- **THE EXERCISE**:
Return each text line of the rows below word for word, leaving out the pictures.

- **ITEMS**:
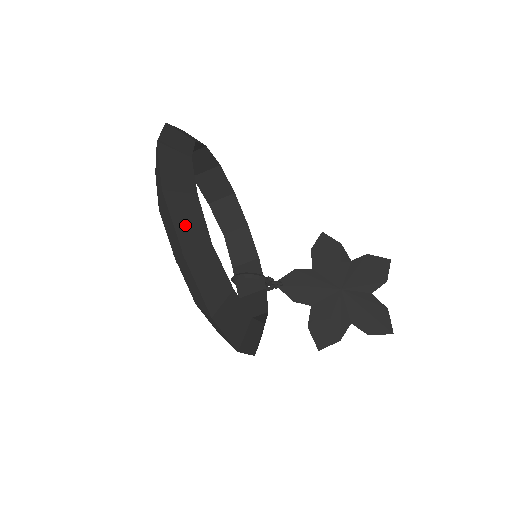
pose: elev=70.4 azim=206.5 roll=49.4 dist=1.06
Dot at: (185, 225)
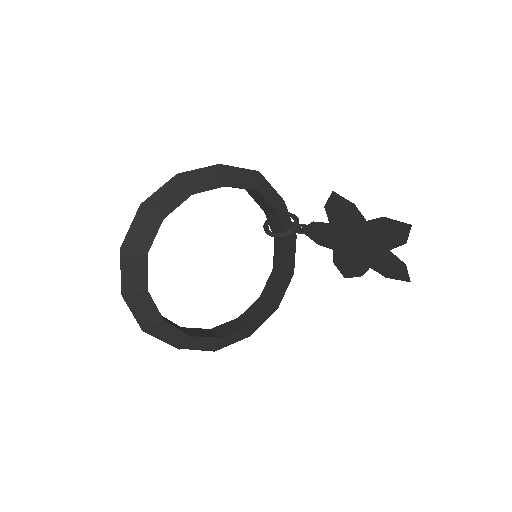
Dot at: (168, 337)
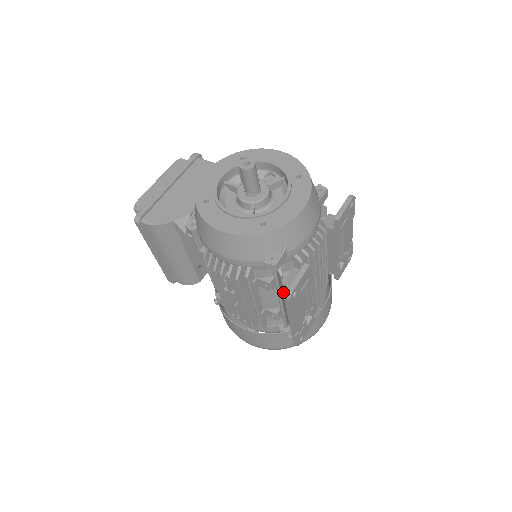
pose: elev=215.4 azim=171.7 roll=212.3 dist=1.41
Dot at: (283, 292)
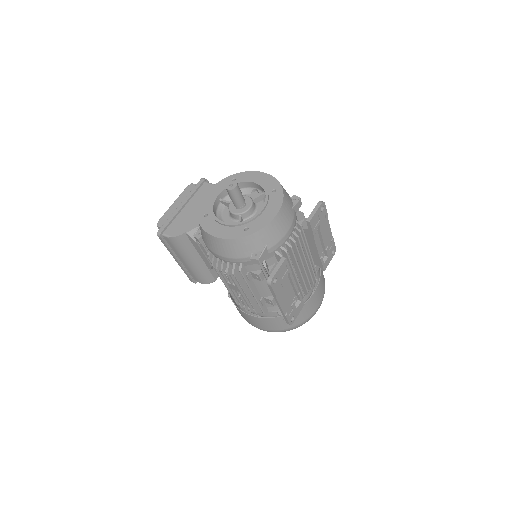
Dot at: occluded
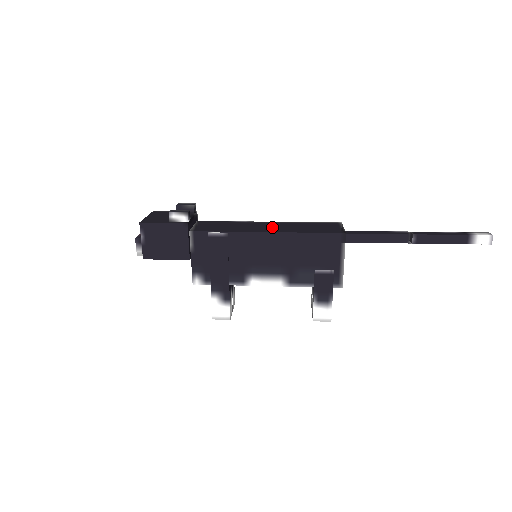
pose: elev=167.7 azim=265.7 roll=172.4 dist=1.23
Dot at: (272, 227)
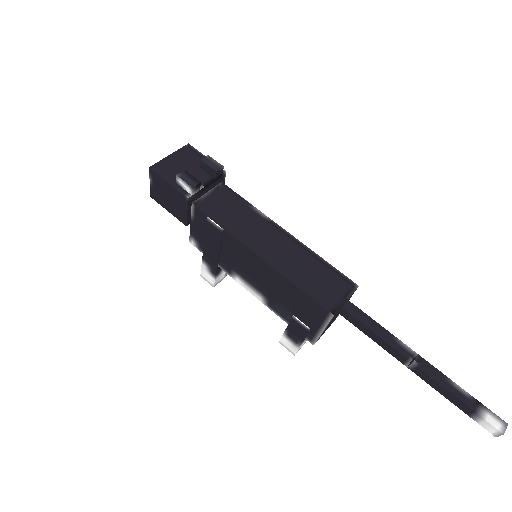
Dot at: (275, 248)
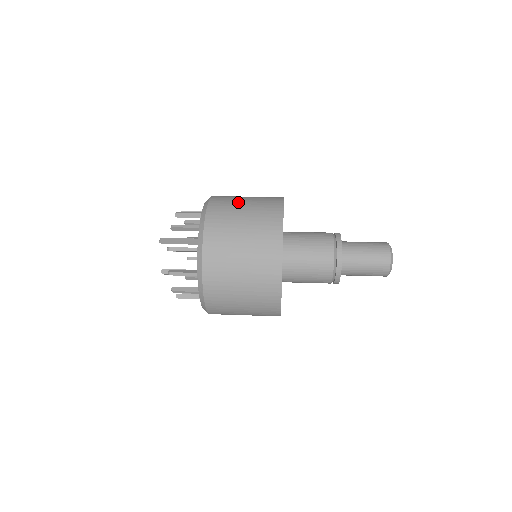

- **FINAL RESULT**:
pose: elev=70.4 azim=206.5 roll=49.4 dist=1.06
Dot at: (185, 225)
Dot at: (168, 337)
pose: elev=215.4 azim=171.7 roll=212.3 dist=1.41
Dot at: (283, 292)
Dot at: occluded
pose: elev=167.7 azim=265.7 roll=172.4 dist=1.23
Dot at: (272, 227)
Dot at: (275, 248)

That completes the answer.